The Fire Brigades Union and the government have failed to reach an agreement on pension contributions
Firefighters throughout the News & Mail patch are to stage a second walk-out in the space of a month on Saturday October 19, following a long-running dispute over their pension contributions.
Crews across Hampshire abandoned their watches between midday and 4pm on September 24 after the Fire Brigades Union (FBU) called for industrial action.
Surrey County Council (SCC), however, uniquely chose to draft in cover from private sector firm Specialist Group International.
And upon assembling for their 9am shifts, personnel learned that emergency calls were not being routed to the county’s fire stations, a number of which were locked down, while SCC firefighters were not be paid for the day.
With no compromise reached between the government and the FBU, a second walk-out will take place between 6.30pm and 11.30pm on Saturday.

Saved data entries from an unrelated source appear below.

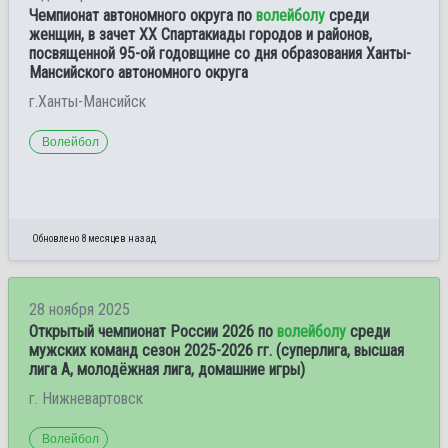
Чемпионат автономного округа по
волейболу
среди
женщин, в зачет XX Спартакиады городов и районов,
посвященной 95-ой годовщине со дня образования Ханты-
Мансийского автономного округа
г.Ханты-Мансийск
Волейбол
Обновлено 8 месяцев назад
28 ноября 2025
Открытый чемпионат России 2026 по
волейболу
среди
мужских команд сезон 2025-2026 гг. (суперлига, высшая
лига А, молодёжная лига, домашние игры)
г. Нижневартовск
Волейбол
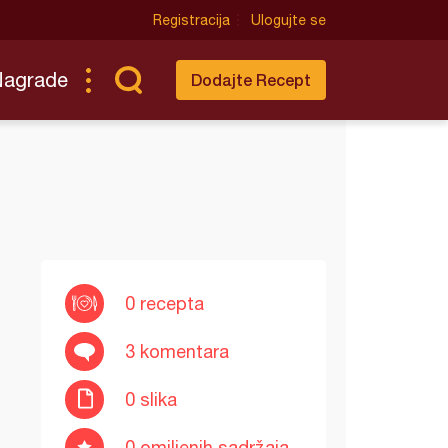
Registracija
Ulogujte se
Nagrade
Dodajte Recept
0 recepta
3 komentara
0 slika
0 omiljenih sadržaja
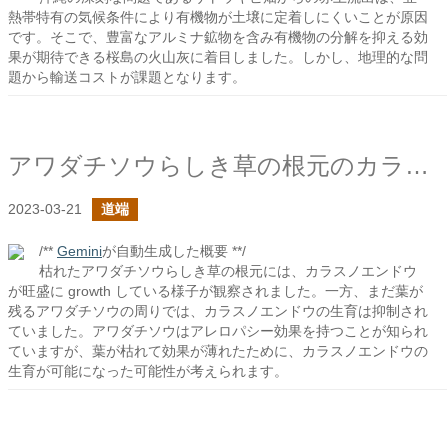
熱帯特有の気候条件により有機物が土壌に定着しにくいことが原因
です。そこで、豊富なアルミナ鉱物を含み有機物の分解を抑える効
果が期待できる桜島の火山灰に着目しました。しかし、地理的な問
題から輸送コストが課題となります。
アワダチソウらしき草の根元のカラスノエンドウたち
2023-03-21
道端
/**
Gemini
が自動生成した概要 **/
枯れたアワダチソウらしき草の根元には、カラスノエンドウ
が旺盛に growth している様子が観察されました。一方、まだ葉が
残るアワダチソウの周りでは、カラスノエンドウの生育は抑制され
ていました。アワダチソウはアレロパシー効果を持つことが知られ
ていますが、葉が枯れて効果が薄れたために、カラスノエンドウの
生育が可能になった可能性が考えられます。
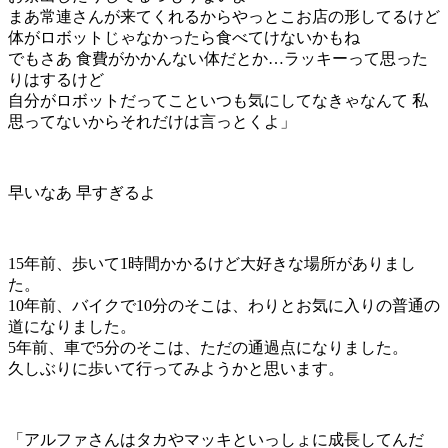
まあ常連さんが来てくれるからやっとこお店の形してるけど
体がロボットじゃなかったら食べてけないかもね
でもさあ 食費がかかんない体だとか…ラッキーって思った
りはするけど
自分がロボットだってこといつも気にしてなきゃなんて 私
思ってないからそれだけは言っとくよ」
早いなあ 早すぎるよ
15年前、歩いて1時間かかるけど大好きな場所がありまし
た。
10年前、バイクで10分のそこは、わりとお気に入りの普通の
道になりました。
5年前、車で5分のそこは、ただの通過点になりました。
久しぶりに歩いて行ってみようかと思います。
「アルファさんはタカやマッキといっしょに成長してんだ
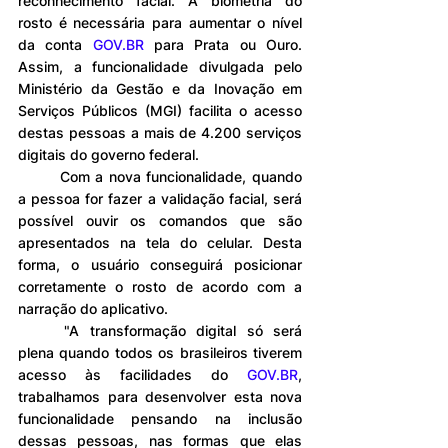
reconhecimento facial. A biometria do 
rosto é necessária para aumentar o nível 
da conta 
GOV.BR
 para Prata ou Ouro. 
Assim, a funcionalidade divulgada pelo 
Ministério da Gestão e da Inovação em 
Serviços Públicos (MGI) facilita o acesso 
destas pessoas a mais de 4.200 serviços 
digitais do governo federal.
	Com a nova funcionalidade, quando 
a pessoa for fazer a validação facial, será 
possível ouvir os comandos que são 
apresentados na tela do celular. Desta 
forma, o usuário conseguirá posicionar 
corretamente o rosto de acordo com a 
narração do aplicativo.
	"A transformação digital só será 
plena quando todos os brasileiros tiverem 
acesso às facilidades do 
GOV.BR
, 
trabalhamos para desenvolver esta nova 
funcionalidade pensando na inclusão 
dessas pessoas, nas formas que elas 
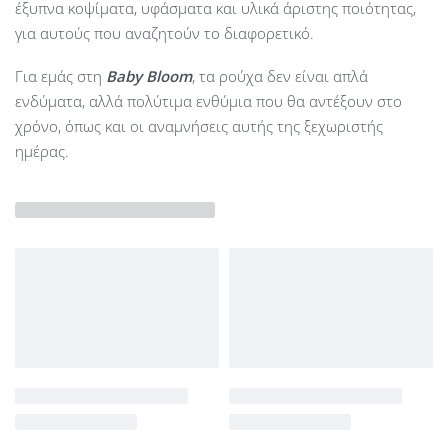
έξυπνα κοψίματα, υφάσματα και υλικά άριστης ποιότητας,
για αυτούς που αναζητούν το διαφορετικό.
Για εμάς στη
Baby Bloom
, τα ρούχα δεν είναι απλά
ενδύματα, αλλά πολύτιμα ενθύμια που θα αντέξουν στο
χρόνο, όπως και οι αναμνήσεις αυτής της ξεχωριστής
ημέρας.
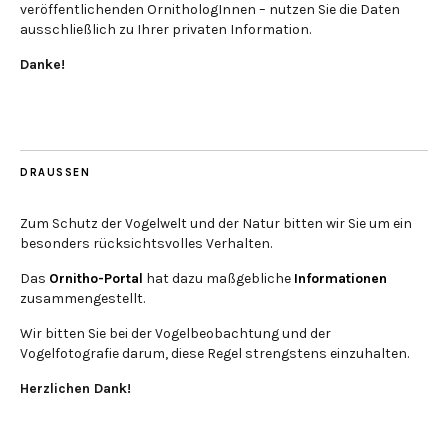
veröffentlichenden OrnithologInnen – nutzen Sie die Daten
ausschließlich zu Ihrer privaten Information.
Danke!
DRAUSSEN
Zum Schutz der Vogelwelt und der Natur bitten wir Sie um ein
besonders rücksichtsvolles Verhalten.
Das
Ornitho-Portal
hat dazu maßgebliche
Informationen
zusammengestellt.
Wir bitten Sie bei der Vogelbeobachtung und der
Vogelfotografie darum, diese Regel strengstens einzuhalten.
Herzlichen Dank!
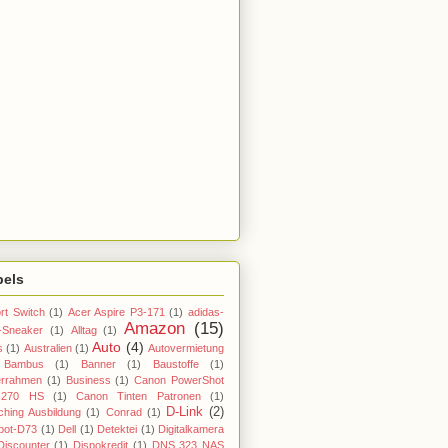
bels
rt Switch
(1)
Acer Aspire P3-171
(1)
adidas-
Amazon
(15)
-Sneaker
(1)
Alltag
(1)
Auto
(4)
s
(1)
Australien
(1)
Autovermietung
Bambus
(1)
Banner
(1)
Baustoffe
(1)
errahmen
(1)
Business
(1)
Canon PowerShot
270 HS
(1)
Canon Tinten Patronen
(1)
D-Link
(2)
hing Ausbildung
(1)
Conrad
(1)
bot-D73
(1)
Dell
(1)
Detektei
(1)
Digitalkamera
Discounter
(1)
Dispokredit
(1)
DNS 323 NAS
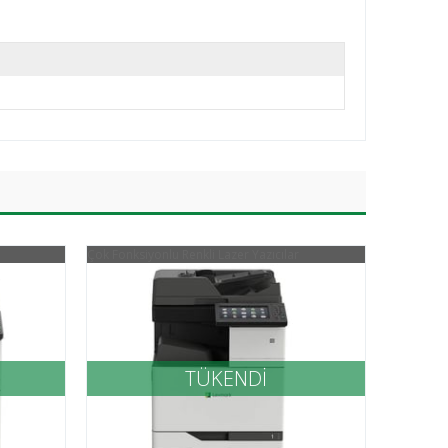
Çok Fonksiyonlu Renkli Lazer Yazıcılar
TÜKENDİ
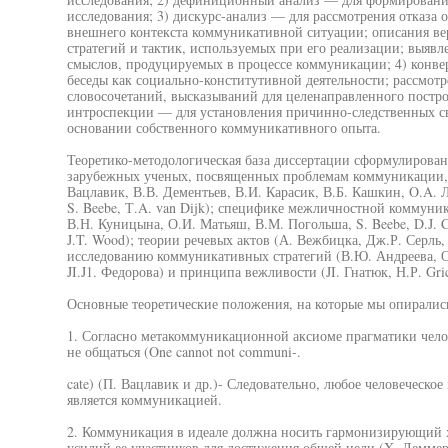
исследования; 3) дискурс-анализ — для рассмотрения отказа 
внешнего контекста коммуникативной ситуации; описания ве
стратегий и тактик, используемых при его реализации; выя
смыслов, продуцируемых в процессе коммуникации; 4) конве
беседы как социально-конститутивной деятельности; рассмот
словосочетаний, высказываний для целенаправленного постро
интроспекции — для установления причинно-следственных с
основании собственного коммуникативного опыта.
Теоретико-методологическая база диссертации сформулирован
зарубежных ученых, посвященных проблемам коммуникации, 
Вацлавик, В.В. Дементьев, В.И. Карасик, В.Б. Кашкин, O.A. 
S. Beebe, Т.A. van Dijk); специфике межличностной коммуник
В.Н. Куницына, О.И. Матьяш, В.М. Погольша, S. Beebe, D.J. Can
J.T. Wood); теории речевых актов (А. Вежбицка, Дж.Р. Серль, 
исследованию коммуникативных стратегий (В.Ю. Андреева, О.
JI.J1. Федорова) и принципа вежливости (JI. Гнатюк, Н.Р. Gric
Основные теоретические положения, на которые мы опирались
1. Согласно метакоммуникационной аксиоме прагматики чело
не общаться (One cannot not communi-.
cate) (П. Вацлавик и др.)- Следовательно, любое человеческое
является коммуникацией.
2. Коммуникация в идеале должна носить гармонизирующий х
усилий ее участников для достижения общей цели (X. Леммер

Hampshire Fire and Rescue Service has launched the ‘Take Extra Care’ campaign (#takeextracare) which is calling for the public's help in reducing unnecessary calls during the affected hours.
The service will answer and respond to calls throughout the strike hours but are asking for assistance in easing the pressure on vital lifesaving resources.
Deputy Chief Officer Dave Curry said: “We were able to retain around half of our fire cover during the last round of industrial action and our resources will again be limited tomorrow.
“While we are well prepared for the strike period, there is clearly going to be an impact on our usual response times.”
The public is being asked to only consider calling 999 where there is a genuine need for a fire engine as calls will be prioritised where life is at risk or someone needs to be rescued.
Matt Wrack, FBU general secretary, said: “We hope this second strike will mean government will be willing to discuss the full range of concerns firefighters and the public have expressed.”
Neil Odin, assistant chief officers for Hampshire Fire & Rescue, said while he was keen to reassure the public emergency calls would still be answered and responded to, there would inevitably be an impact on response times.
“We maintained a level of operational cover during the first round of action, with more than 50% of our appliances being available,” he said.
“We would, again, urge the public to be vigilant during the planned strike period to help reduce unnecessary calls and take extra precautions to prevent fires.”
He also called on the public to check smoke alarms and drive carefully to reduce the risk of serious call-outs.
A spokesman for Surrey Fire & Rescue said striking firefighters would only lose pay for the five hours of the walk-out and would otherwise be free to work as normal.